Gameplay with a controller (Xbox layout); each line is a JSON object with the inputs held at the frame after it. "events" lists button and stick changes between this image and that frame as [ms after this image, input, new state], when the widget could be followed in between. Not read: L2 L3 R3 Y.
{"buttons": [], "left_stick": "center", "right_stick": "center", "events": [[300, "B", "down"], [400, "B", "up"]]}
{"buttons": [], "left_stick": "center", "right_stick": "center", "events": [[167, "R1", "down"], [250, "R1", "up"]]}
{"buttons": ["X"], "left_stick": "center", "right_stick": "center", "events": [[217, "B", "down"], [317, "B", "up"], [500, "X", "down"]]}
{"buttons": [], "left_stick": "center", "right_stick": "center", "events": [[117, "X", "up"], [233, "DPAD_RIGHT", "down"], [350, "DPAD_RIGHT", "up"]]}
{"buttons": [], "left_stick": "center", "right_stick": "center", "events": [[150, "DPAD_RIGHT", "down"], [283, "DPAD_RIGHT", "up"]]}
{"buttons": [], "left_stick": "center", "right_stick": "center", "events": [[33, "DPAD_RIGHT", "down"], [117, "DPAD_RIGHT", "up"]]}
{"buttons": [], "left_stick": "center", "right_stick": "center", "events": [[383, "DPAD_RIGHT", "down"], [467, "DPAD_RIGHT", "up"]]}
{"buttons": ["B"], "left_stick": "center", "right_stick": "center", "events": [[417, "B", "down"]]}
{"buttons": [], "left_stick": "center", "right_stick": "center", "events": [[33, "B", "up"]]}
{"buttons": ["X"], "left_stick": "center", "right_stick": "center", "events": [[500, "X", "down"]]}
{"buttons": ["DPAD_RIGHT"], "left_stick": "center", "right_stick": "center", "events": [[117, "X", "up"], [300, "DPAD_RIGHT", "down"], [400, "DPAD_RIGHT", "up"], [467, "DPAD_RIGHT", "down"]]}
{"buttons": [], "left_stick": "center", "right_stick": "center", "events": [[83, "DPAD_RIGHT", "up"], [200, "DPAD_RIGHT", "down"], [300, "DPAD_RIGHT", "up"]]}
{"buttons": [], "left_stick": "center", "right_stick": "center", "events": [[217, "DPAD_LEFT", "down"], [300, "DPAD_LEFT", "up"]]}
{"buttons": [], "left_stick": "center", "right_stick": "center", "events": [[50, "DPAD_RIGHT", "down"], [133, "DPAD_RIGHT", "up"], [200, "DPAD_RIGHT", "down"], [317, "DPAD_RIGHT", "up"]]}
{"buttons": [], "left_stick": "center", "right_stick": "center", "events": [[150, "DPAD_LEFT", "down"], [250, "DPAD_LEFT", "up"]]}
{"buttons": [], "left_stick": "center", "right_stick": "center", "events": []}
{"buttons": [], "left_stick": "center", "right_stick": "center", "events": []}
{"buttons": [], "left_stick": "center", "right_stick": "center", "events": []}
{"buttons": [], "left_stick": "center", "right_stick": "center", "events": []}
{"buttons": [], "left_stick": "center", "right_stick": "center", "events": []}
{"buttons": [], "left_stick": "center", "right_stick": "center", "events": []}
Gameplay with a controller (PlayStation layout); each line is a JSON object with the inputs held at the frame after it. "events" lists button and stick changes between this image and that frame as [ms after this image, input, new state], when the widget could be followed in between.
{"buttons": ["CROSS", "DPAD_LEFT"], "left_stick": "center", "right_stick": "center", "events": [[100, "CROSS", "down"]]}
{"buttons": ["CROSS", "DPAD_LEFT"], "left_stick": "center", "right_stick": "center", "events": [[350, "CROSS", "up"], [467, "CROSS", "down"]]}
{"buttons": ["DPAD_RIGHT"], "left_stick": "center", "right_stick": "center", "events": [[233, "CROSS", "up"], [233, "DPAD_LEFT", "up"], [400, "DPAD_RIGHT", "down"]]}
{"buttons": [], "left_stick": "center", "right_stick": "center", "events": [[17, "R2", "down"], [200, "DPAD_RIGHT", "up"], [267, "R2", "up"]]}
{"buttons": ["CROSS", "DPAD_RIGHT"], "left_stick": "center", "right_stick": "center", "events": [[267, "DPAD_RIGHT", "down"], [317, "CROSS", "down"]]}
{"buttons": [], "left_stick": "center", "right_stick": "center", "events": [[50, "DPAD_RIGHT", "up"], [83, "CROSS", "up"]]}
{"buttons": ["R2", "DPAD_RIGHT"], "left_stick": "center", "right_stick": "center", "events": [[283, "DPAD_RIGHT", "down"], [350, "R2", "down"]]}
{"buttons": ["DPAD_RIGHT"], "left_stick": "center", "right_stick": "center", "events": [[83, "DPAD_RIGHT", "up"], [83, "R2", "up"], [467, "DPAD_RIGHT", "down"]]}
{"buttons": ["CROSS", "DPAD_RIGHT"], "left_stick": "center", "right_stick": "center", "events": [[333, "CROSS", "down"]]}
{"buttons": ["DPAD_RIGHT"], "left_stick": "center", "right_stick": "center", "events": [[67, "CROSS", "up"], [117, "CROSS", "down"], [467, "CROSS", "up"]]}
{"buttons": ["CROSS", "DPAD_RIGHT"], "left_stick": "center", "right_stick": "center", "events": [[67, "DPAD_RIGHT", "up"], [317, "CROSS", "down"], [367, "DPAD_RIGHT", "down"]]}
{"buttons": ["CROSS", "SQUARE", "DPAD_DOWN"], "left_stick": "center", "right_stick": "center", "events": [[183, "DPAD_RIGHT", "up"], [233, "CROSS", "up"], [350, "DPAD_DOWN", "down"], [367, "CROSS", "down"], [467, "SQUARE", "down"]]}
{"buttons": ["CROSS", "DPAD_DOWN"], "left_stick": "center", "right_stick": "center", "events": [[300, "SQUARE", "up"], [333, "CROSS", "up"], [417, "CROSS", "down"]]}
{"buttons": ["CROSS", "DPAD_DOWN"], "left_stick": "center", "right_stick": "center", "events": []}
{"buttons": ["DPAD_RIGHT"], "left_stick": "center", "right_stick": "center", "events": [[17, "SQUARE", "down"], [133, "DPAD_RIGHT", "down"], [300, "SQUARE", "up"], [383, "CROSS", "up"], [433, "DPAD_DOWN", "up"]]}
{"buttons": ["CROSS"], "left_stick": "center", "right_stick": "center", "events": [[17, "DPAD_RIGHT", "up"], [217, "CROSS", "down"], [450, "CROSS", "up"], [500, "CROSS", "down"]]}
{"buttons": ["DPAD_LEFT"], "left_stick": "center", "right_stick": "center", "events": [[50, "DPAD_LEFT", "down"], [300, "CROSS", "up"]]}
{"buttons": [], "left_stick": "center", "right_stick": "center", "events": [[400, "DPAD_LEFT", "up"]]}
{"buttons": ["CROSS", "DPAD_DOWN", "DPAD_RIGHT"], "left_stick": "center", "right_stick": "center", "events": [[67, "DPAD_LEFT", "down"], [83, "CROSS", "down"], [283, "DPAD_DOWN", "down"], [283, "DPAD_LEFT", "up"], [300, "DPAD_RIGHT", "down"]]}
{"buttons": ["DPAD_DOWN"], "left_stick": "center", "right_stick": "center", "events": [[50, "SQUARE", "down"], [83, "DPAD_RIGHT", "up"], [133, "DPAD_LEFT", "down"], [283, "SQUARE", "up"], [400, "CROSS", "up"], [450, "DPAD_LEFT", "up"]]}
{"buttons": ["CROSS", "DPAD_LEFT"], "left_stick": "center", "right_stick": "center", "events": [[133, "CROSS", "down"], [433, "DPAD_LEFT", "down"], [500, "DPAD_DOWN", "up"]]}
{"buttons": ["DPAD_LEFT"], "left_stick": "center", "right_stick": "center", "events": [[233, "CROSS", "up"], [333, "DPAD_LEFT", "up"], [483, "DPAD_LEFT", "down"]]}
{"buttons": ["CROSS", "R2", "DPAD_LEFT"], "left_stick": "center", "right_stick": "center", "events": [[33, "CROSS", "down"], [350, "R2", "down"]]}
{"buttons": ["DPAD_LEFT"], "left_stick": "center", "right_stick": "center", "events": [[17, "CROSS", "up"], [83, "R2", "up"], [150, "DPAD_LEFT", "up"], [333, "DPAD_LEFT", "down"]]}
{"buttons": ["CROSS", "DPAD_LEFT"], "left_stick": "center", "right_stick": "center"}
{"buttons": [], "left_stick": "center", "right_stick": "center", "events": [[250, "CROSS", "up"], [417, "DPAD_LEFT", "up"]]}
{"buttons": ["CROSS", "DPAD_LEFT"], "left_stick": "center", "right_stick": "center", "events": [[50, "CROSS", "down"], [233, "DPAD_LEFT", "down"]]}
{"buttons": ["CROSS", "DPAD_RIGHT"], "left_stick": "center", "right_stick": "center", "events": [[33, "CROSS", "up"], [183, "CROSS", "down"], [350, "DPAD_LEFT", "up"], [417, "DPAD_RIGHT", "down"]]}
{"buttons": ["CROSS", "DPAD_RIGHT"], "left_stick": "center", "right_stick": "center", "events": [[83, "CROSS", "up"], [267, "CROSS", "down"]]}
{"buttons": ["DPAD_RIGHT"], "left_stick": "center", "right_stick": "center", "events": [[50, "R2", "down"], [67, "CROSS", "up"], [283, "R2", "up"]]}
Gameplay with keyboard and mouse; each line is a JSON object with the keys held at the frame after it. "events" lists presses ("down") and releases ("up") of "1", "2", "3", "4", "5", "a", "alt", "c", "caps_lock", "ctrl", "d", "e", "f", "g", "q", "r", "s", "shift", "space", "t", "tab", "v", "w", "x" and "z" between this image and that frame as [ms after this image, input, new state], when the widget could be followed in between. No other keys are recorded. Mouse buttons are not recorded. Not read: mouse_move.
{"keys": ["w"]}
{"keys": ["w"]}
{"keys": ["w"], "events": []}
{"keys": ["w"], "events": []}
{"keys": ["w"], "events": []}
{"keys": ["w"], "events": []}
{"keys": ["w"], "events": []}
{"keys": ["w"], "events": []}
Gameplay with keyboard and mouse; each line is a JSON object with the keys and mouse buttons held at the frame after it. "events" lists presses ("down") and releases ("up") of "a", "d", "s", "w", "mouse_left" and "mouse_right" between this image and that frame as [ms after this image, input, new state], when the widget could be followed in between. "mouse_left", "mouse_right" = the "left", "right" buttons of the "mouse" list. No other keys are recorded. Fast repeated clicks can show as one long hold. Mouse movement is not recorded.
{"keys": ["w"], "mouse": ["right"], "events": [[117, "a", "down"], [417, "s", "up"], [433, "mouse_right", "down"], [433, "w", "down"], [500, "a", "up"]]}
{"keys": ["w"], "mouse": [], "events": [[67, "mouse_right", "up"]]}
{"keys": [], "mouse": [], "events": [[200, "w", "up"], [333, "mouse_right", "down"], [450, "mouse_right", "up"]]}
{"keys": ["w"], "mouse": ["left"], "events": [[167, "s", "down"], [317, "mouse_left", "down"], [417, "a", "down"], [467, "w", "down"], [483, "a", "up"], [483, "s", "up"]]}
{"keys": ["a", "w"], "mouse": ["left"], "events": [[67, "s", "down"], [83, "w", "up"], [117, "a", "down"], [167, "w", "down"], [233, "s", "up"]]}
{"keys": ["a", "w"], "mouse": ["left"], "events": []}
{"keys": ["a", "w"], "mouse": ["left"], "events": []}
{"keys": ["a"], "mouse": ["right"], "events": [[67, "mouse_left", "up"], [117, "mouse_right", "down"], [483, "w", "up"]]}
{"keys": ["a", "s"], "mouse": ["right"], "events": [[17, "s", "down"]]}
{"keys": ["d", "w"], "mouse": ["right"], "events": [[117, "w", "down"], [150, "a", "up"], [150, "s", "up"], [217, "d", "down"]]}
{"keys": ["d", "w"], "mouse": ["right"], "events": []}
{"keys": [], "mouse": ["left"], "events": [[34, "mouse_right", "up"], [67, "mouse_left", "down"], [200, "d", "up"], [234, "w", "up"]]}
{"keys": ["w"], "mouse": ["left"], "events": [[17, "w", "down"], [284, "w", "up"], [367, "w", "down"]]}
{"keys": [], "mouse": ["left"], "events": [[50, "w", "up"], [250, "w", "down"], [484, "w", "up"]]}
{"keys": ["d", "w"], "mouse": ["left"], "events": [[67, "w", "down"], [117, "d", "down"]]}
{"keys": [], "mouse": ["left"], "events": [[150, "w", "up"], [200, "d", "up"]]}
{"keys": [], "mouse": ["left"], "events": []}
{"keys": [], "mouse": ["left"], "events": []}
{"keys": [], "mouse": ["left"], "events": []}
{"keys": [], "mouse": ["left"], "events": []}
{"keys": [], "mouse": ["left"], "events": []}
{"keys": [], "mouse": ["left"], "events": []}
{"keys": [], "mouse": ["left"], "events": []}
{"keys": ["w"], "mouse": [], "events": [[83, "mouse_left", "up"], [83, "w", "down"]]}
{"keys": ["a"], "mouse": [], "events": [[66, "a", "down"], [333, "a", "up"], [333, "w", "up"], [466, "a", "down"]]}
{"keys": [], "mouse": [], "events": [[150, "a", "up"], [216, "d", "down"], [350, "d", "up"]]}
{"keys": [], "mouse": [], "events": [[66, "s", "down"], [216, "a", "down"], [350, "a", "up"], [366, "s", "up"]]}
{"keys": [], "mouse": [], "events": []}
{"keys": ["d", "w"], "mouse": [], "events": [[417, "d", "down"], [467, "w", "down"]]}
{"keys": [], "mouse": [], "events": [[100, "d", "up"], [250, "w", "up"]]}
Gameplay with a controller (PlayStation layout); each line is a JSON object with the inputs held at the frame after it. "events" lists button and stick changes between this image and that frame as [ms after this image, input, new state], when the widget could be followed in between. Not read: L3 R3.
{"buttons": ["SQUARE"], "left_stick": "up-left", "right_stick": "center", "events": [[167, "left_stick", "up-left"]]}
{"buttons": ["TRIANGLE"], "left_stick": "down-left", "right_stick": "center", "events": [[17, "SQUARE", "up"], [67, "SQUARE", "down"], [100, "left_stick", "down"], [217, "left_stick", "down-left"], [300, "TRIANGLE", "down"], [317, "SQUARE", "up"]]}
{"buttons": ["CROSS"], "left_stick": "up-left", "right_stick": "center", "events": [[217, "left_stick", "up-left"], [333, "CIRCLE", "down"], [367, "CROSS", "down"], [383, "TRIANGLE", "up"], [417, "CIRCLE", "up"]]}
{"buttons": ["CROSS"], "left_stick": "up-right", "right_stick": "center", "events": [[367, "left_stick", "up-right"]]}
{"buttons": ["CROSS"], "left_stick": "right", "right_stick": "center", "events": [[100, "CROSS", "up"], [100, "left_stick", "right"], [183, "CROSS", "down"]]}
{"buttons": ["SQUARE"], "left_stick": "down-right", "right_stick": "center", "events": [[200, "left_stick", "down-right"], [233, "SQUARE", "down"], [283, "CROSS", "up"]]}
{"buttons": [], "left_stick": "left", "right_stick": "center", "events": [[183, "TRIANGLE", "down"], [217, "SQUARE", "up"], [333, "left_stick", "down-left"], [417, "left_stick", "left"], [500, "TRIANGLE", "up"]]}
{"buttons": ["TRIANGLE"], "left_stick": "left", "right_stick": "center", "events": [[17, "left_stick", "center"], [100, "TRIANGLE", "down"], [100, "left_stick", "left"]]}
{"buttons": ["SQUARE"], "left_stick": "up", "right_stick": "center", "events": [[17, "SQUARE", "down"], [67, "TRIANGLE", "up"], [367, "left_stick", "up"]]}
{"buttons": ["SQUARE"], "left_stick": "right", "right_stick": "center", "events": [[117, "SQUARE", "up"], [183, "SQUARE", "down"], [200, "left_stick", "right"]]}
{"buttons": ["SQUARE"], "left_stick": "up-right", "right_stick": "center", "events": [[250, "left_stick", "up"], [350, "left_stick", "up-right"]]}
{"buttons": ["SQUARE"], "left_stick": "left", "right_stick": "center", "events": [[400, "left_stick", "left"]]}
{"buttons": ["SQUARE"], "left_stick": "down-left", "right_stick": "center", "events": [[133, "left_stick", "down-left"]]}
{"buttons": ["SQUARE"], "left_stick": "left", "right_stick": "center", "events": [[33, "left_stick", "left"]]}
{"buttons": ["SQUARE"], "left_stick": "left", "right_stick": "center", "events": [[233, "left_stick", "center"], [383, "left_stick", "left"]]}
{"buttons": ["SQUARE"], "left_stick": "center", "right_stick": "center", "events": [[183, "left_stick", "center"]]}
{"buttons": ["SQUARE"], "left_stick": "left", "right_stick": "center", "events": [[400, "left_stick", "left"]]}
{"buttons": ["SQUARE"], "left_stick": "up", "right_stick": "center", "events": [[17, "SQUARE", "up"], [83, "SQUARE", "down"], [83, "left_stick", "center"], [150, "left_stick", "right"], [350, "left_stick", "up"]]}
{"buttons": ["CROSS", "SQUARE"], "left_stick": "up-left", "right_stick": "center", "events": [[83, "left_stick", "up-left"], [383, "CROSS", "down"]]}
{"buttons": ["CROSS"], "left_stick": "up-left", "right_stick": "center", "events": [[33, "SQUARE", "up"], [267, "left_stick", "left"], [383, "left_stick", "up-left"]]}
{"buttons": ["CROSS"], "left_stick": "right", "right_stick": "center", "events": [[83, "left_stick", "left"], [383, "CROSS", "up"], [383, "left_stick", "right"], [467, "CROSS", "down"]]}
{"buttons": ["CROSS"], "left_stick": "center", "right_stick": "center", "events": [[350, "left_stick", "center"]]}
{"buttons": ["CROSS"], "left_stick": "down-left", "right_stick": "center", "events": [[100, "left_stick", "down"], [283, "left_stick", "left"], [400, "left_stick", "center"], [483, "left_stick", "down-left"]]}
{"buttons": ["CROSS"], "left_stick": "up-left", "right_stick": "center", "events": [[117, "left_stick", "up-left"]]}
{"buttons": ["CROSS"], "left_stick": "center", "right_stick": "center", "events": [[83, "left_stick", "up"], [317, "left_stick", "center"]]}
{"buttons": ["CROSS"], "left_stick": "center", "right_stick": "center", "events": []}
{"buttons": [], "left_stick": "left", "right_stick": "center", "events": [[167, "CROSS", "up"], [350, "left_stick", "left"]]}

######

▶ **TASK ITEM**
Please show every line of the entries above that contains the word "when".

▶ **RESPONSE**
Gameplay with a controller (Xbox layout); each line is a JSON object with the inputs held at the frame after it. "events" lists button and stick changes between this image and that frame as [ms after this image, input, new state], when the widget could be followed in between. Not read: L2 L3 R3 Y.
Gameplay with a controller (PlayStation layout); each line is a JSON object with the inputs held at the frame after it. "events" lists button and stick changes between this image and that frame as [ms after this image, input, new state], when the widget could be followed in between.
Gameplay with keyboard and mouse; each line is a JSON object with the keys held at the frame after it. "events" lists presses ("down") and releases ("up") of "1", "2", "3", "4", "5", "a", "alt", "c", "caps_lock", "ctrl", "d", "e", "f", "g", "q", "r", "s", "shift", "space", "t", "tab", "v", "w", "x" and "z" between this image and that frame as [ms after this image, input, new state], when the widget could be followed in between. No other keys are recorded. Mouse buttons are not recorded. Not read: mouse_move.
Gameplay with keyboard and mouse; each line is a JSON object with the keys and mouse buttons held at the frame after it. "events" lists presses ("down") and releases ("up") of "a", "d", "s", "w", "mouse_left" and "mouse_right" between this image and that frame as [ms after this image, input, new state], when the widget could be followed in between. "mouse_left", "mouse_right" = the "left", "right" buttons of the "mouse" list. No other keys are recorded. Fast repeated clicks can show as one long hold. Mouse movement is not recorded.
Gameplay with a controller (PlayStation layout); each line is a JSON object with the inputs held at the frame after it. "events" lists button and stick changes between this image and that frame as [ms after this image, input, new state], when the widget could be followed in between. Not read: L3 R3.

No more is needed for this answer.